DATA SHOWN START
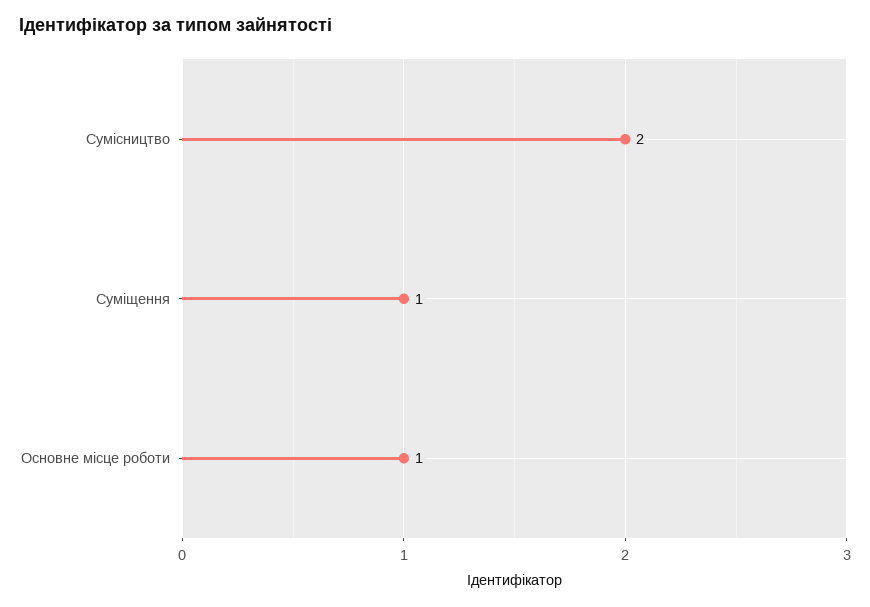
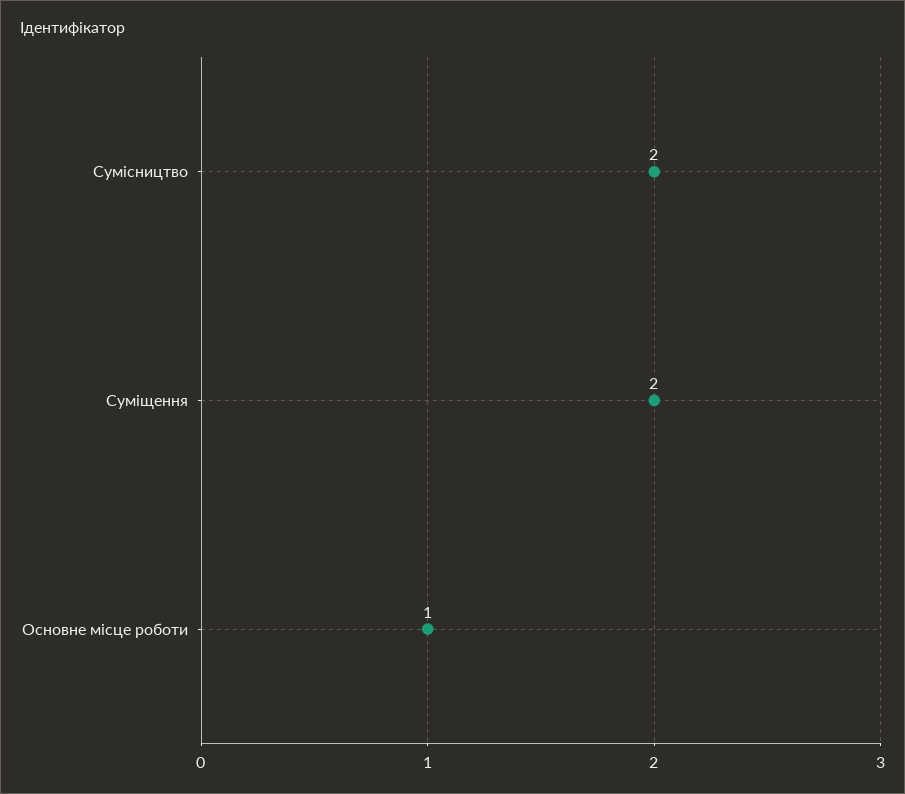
  {
    "Сумісництво": 2,
-   "Суміщення": 1,
+   "Суміщення": 2,
    "Основне місце роботи": 1
  }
DATA SHOWN END
YOUR GOAL. Give back every record exactly. Omit the pictures.

COMPLETED TASK.
  {
    "Сумісництво": 2,
-   "Суміщення": 1,
+   "Суміщення": 2,
    "Основне місце роботи": 1
  }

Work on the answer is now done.